Loveleen C Kang et al. Arch Pathol Lab Med. 2006 Feb.
Free article

Abstract

Context: MIC2 ("thymus leukemia") antigen has been shown to be expressed by T cells and monocytes, as well as B cells and granulocyte-lineage cells. It is most intensely expressed by the most immature thymus T-lineage cells and is more intensely expressed by CD34-positive/CD33-positive myeloid cells (compared to more mature myeloid cells) and the earliest CD34-positive/CD10-positive B-cell precursor cells (compared to cells of later B-cell precursor stages). CD99 (MIC2) is characteristically expressed in precursor B- and T-cell lymphoblastic lymphomas/leukemias, as well as in Ewing sarcoma/primitive neuroectodermal tumors (ES/PNET). It has also been shown to be expressed in a few terminal deoxynucleotidyl transferase (TdT)-positive myeloid processes, but has been uniformly negative in TdT-negative myeloid processes. A more recent study showed that 43% of acute myeloid leukemias (AMLs) and 55% of chloromas express CD99, concluding that CD99 is commonly expressed in AML and rarely seen in myeloproliferative disorders, myelodysplastic syndromes, or normal bone marrow. Although this study speculated that MIC2 expression was probably not limited to TdT-positive AML, there was no comparison with TdT reactivity in this study.

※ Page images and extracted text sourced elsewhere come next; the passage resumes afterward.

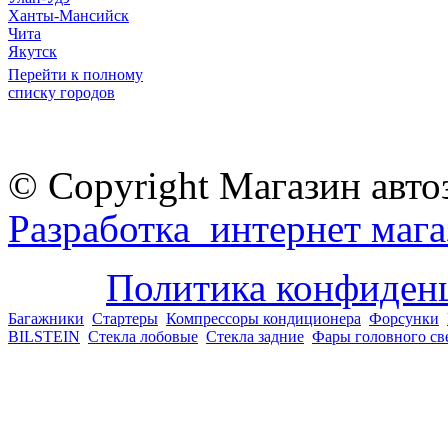
Ханты-Мансийск
Чита
Якутск
Перейти к полному
списку городов
© Copyright Магазин авто
Разработка интернет мага
Политика конфиден
Багажники
Стартеры
Компрессоры кондиционера
Форсунки
BILSTEIN
Стекла лобовые
Стекла задние
Фары головного св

Objective: Since AML and high-grade myelodysplastic syndrome may occasionally be difficult to distinguish morphologically from acute lymphoblastic leukemia and ES/ PNET, we undertook a study to analyze MIC2 expression in conjunction with TdT reactivity in distinguishing AML or high-grade myelodysplastic syndrome from acute lymphoblastic leukemia and ES/PNET.

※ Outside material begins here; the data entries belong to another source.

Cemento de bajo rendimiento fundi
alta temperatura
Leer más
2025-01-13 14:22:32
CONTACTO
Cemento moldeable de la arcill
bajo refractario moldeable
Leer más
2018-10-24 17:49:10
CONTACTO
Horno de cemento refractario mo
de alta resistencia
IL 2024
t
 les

Design: We studied bone marrow core and clot paraffin specimens from AML (classified according to criteria of the World Health Organization; n = 49), myelodysplastic syndromes (n = 4), precursor B-cell acute lymphoblastic leukemia (n = 4), ES/PNET (n = 1), and normal bone marrow (n = 3) with MIC2 (CD99) and TdT immunohistochemistry.

Results: Overall, CD99 was expressed in 24 (49%) of 49 AML cases, including all (11/11) TdT-positive cases. CD99 was expressed in all subtypes of AML except M5. Myelodysplastic syndromes and normal bone marrow specimens were uniformly CD99 negative. Expression of TdT was limited to a subset of AML-M0, -M1, -M2, and -M4, and AML with multilineage dysplasia.

Conclusions: In contrast to a previous study, CD99 expression was not restricted to TdT-positive hematologic proliferations. In particular, the CD99-positive M3 and M7 AMLs were TdT negative. An M5 AML may likely be excluded based on a uniform TdT-negative/CD99-negative immunophenotype. In addition, in our experience, CD99 should be routinely evaluated on bone marrow clots, owing to decreased reactivity or loss of reactivity in rapid decalcifying (RDO) solution-decalcified specimens.